The best way to learn how to program is to do something useful, so this introduction to Python is built around a common scientific task: data analysis.

Arthritis Inflammation

We are studying inflammation in patients who have been given a new treatment for arthritis.

There are 60 patients, who had their inflammation levels recorded for 40 days.

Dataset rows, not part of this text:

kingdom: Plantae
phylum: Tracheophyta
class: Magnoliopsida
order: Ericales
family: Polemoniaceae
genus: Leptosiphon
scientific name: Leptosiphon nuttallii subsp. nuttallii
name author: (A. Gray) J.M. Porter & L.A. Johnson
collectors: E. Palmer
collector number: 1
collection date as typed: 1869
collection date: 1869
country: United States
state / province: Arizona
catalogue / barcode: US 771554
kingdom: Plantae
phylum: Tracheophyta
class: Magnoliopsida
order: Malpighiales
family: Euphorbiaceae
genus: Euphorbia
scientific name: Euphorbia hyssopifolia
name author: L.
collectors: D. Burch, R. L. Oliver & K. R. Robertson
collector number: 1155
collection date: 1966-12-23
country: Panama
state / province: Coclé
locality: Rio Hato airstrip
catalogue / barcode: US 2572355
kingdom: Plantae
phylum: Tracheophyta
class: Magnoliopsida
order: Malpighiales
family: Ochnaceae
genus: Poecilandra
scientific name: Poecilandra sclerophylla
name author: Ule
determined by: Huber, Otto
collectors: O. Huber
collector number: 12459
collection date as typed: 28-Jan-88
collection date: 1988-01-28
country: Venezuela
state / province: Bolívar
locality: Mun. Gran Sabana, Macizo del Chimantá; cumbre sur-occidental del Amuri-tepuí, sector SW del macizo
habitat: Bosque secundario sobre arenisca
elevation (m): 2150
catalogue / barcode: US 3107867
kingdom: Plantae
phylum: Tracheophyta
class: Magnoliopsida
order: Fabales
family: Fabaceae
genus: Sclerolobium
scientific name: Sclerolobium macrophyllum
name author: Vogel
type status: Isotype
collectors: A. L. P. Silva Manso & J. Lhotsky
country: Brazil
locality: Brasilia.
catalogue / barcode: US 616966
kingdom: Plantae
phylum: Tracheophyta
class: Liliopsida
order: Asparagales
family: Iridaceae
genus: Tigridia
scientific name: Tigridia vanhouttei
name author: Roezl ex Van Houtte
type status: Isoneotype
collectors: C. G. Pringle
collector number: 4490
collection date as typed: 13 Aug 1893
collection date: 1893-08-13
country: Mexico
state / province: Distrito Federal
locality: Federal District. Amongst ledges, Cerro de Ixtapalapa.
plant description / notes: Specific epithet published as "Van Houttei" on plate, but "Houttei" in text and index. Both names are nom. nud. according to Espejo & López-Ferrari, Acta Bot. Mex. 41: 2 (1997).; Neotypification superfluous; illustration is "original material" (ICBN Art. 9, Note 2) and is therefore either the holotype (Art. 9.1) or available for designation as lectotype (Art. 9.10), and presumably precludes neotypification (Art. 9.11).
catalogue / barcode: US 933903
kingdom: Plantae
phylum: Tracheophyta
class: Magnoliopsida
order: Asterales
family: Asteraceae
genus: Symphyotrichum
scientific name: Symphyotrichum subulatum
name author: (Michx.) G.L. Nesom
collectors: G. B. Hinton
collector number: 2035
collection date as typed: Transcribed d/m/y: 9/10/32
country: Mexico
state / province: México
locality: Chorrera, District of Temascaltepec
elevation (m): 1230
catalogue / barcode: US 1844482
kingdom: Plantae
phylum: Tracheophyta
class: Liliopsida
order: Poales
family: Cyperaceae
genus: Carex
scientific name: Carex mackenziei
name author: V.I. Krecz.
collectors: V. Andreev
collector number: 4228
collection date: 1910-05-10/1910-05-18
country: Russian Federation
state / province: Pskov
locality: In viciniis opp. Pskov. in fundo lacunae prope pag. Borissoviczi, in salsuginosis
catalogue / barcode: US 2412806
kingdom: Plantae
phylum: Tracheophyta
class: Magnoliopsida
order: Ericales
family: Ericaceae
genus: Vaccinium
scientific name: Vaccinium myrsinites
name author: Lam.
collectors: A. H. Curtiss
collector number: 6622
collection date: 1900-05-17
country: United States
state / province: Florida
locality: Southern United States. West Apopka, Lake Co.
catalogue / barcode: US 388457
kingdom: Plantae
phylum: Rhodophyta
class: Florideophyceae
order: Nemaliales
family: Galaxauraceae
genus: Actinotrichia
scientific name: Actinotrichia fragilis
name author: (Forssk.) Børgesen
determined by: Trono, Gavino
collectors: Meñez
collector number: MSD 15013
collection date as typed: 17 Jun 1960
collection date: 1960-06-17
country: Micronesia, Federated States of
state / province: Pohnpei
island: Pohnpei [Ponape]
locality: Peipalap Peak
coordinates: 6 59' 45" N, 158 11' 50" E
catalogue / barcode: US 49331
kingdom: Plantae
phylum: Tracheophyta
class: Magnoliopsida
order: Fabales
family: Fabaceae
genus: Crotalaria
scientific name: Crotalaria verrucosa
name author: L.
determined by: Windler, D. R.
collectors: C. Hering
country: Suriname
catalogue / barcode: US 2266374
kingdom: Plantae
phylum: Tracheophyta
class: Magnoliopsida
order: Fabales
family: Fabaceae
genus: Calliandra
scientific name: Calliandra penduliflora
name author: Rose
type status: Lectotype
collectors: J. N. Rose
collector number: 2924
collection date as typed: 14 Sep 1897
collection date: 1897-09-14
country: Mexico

We want to analyze these recordings to study the effect of the new arthritis treatment.

To see how the treatment is affecting the patients in general, we would like to:

  1. Calculate the average inflammation per day across all patients.
  2. Plot the result to discuss and share with colleagues.

3-step flowchart shows inflammation data records for patients moving to the Analysis step
where a heat map of provided data is generated moving to the Conclusion step that asks the
question, How does the medication affect patients?

Data Format

The data sets are stored in comma-separated values (CSV) format:

The first three rows of our first file look like this:

0,0,1,3,1,2,4,7,8,3,3,3,10,5,7,4,7,7,12,18,6,13,11,11,7,7,4,6,8,8,4,4,5,7,3,4,2,3,0,0
0,1,2,1,2,1,3,2,2,6,10,11,5,9,4,4,7,16,8,6,18,4,12,5,12,7,11,5,11,3,3,5,4,4,5,5,1,1,0,1
0,1,1,3,3,2,6,2,5,9,5,7,4,5,4,15,5,11,9,10,19,14,12,17,7,12,11,7,4,2,10,5,4,2,2,3,2,2,1,1

Each number represents the number of inflammation bouts that a particular patient experienced on a given day.

For example, value “6” at row 3 column 7 of the data set above means that the third patient was experiencing inflammation six times on the seventh day of the clinical study.

In order to analyze this data and report to our colleagues, we’ll have to learn a little bit about programming.

Prerequisites

You will need to have worked through the material presented in the Python Fundamentals course.

In addition, you will need to obtain the lesson materials:

  1. Download the data and the code.
  2. Create a folder called swc-python on your Desktop.
  3. Move downloaded files into this newly created folder.
  4. Unzip the files.

You should now see two new folders called data and code in your swc-python directory on your Desktop.

The commands in this lesson pertain to Python 3.

Getting Started

To get started, follow the directions on the “Setup” page to download data and install a Python interpreter.

Schedule

Setup Download files required for the lesson
00:00 1. Reading in Tabular Data How can I load tabular data files in Python?
00:50 2. Producing Plots How can I produce plots in Python?
01:40 3. Analyzing Data from Multiple Files How can I do the same operations on many different files?
02:05 4. Filtering Data How can I filter out bad data?
02:25 5. Tidying up the Analysis How can I facter the analysis code?
03:05 6. Command-Line Programs How can I write Python programs that will work like Unix command-line tools?
03:35 Finish

The actual schedule may vary slightly depending on the topics and exercises chosen by the instructor.